Records provided:
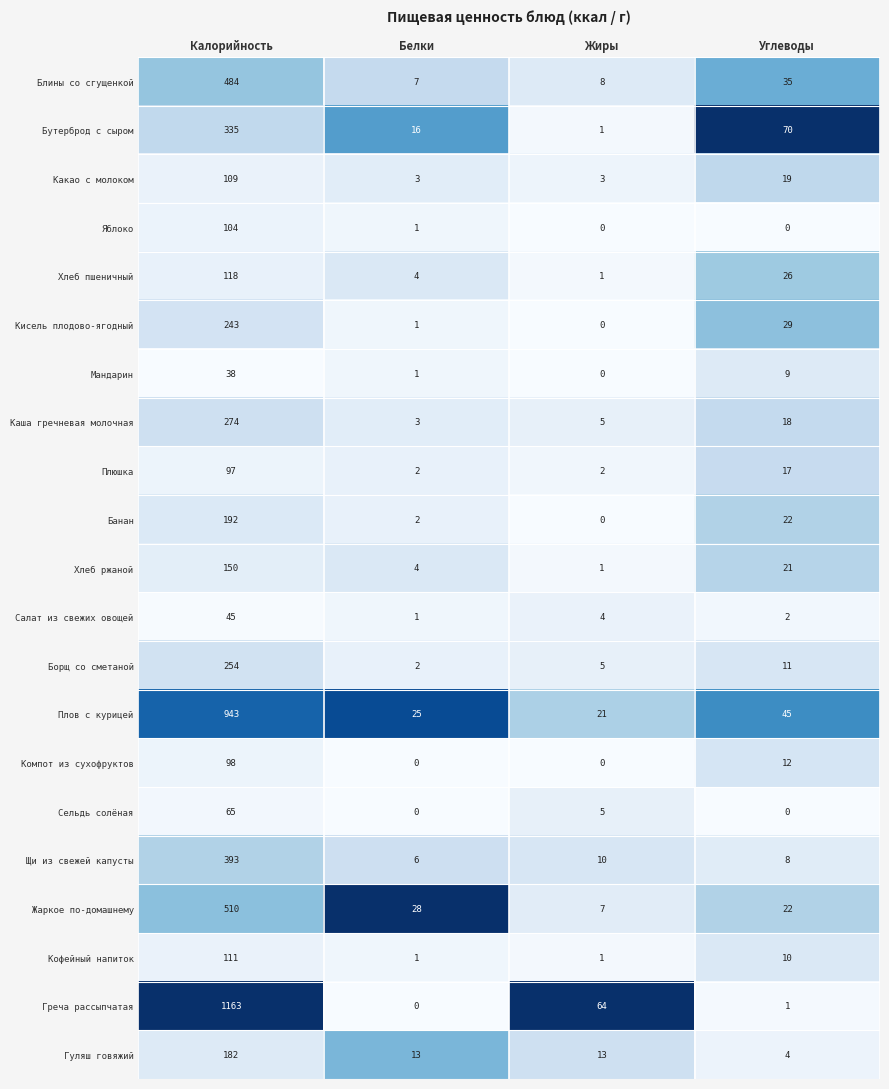

Rank the series by their maximum value, from lowest to highest.

Мандарин, Салат из свежих овощей, Сельдь солёная, Плюшка, Компот из сухофруктов, Яблоко, Какао с молоком, Кофейный напиток, Хлеб пшеничный, Хлеб ржаной, Гуляш говяжий, Банан, Кисель плодово-ягодный, Борщ со сметаной, Каша гречневая молочная, Бутерброд с сыром, Щи из свежей капусты, Блины со сгущенкой, Жаркое по-домашнему, Плов с курицей, Греча рассыпчатая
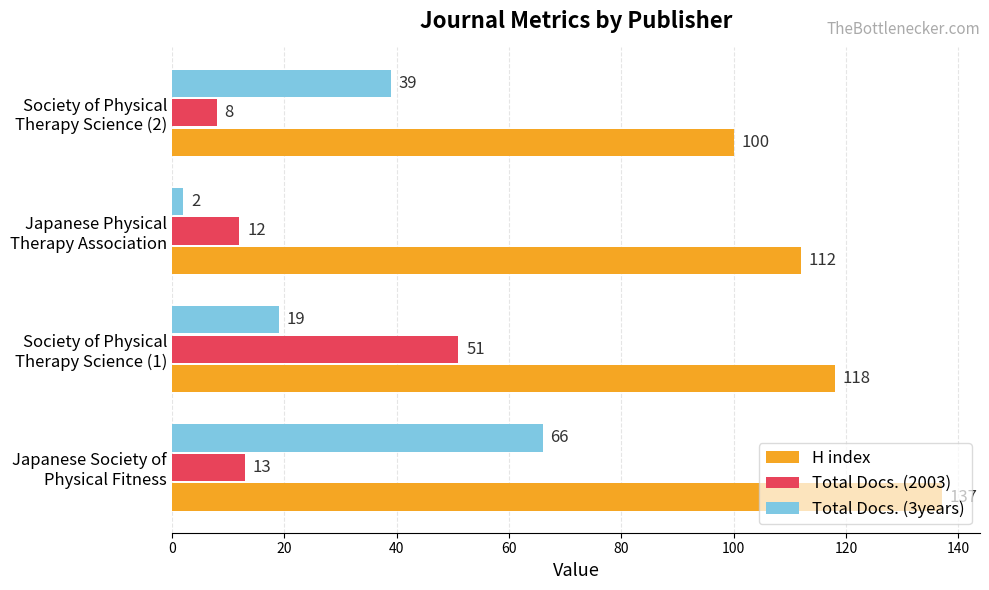

What is the average value of the Total Docs. (2003) series?

21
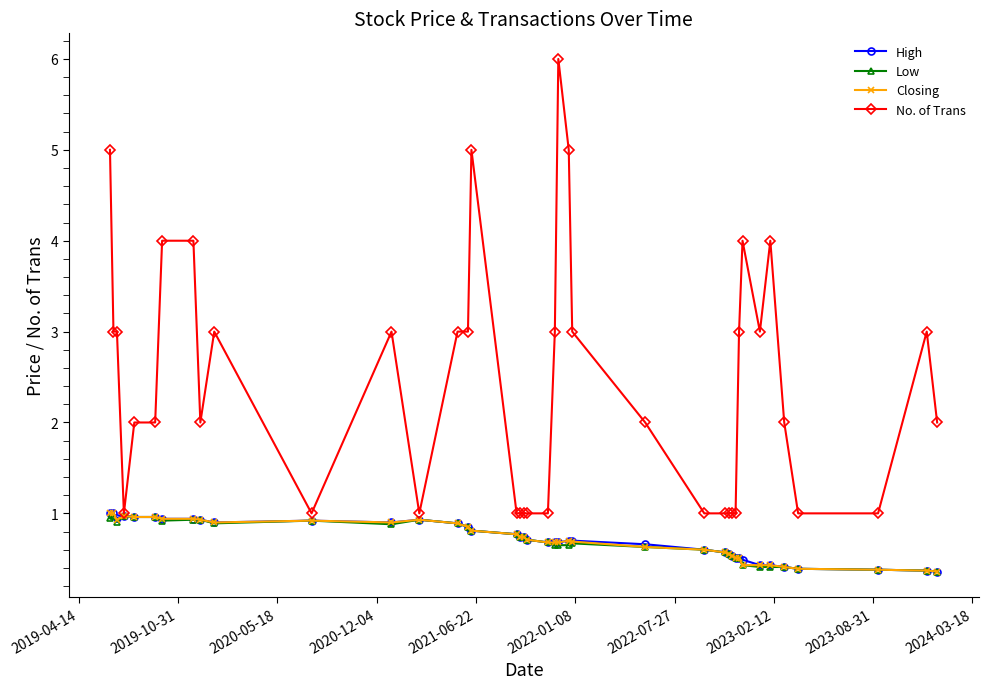

What is the difference between the second highest and second lowest values in the No. of Trans series?

4.0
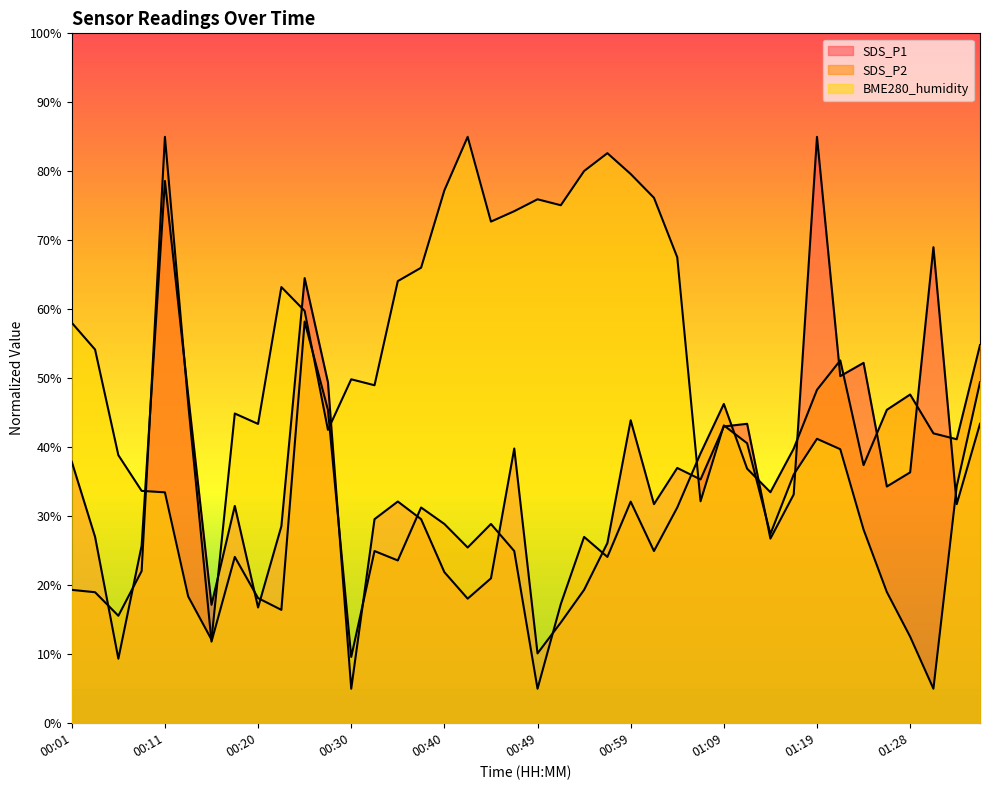

Where do SDS_P1 and BME280_humidity first cross each other?

00:08 and 00:11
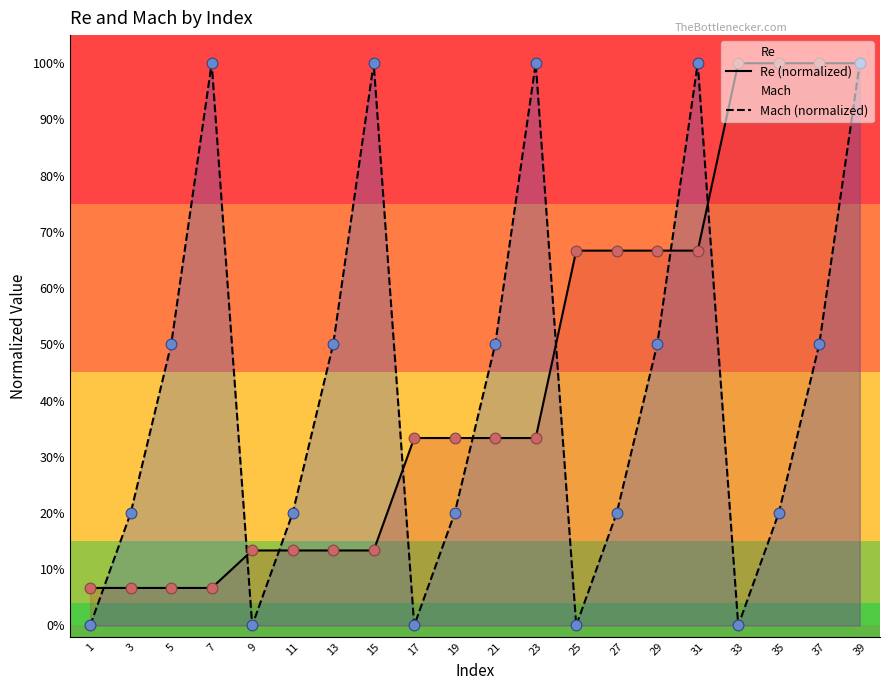

Which series contains the highest Y value?

Re (normalized)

The task:
Replace each "series" with "dataset" throughout the entries above and keep everything else unchanged. Leave out the pictures.

The completed task:
Rank the dataset by their maximum value, from lowest to highest.

Мандарин, Салат из свежих овощей, Сельдь солёная, Плюшка, Компот из сухофруктов, Яблоко, Какао с молоком, Кофейный напиток, Хлеб пшеничный, Хлеб ржаной, Гуляш говяжий, Банан, Кисель плодово-ягодный, Борщ со сметаной, Каша гречневая молочная, Бутерброд с сыром, Щи из свежей капусты, Блины со сгущенкой, Жаркое по-домашнему, Плов с курицей, Греча рассыпчатая

What is the average value of the Total Docs. (2003) dataset?

21

What is the difference between the second highest and second lowest values in the No. of Trans dataset?

4.0

Where do SDS_P1 and BME280_humidity first cross each other?

00:08 and 00:11

Which dataset contains the highest Y value?

Re (normalized)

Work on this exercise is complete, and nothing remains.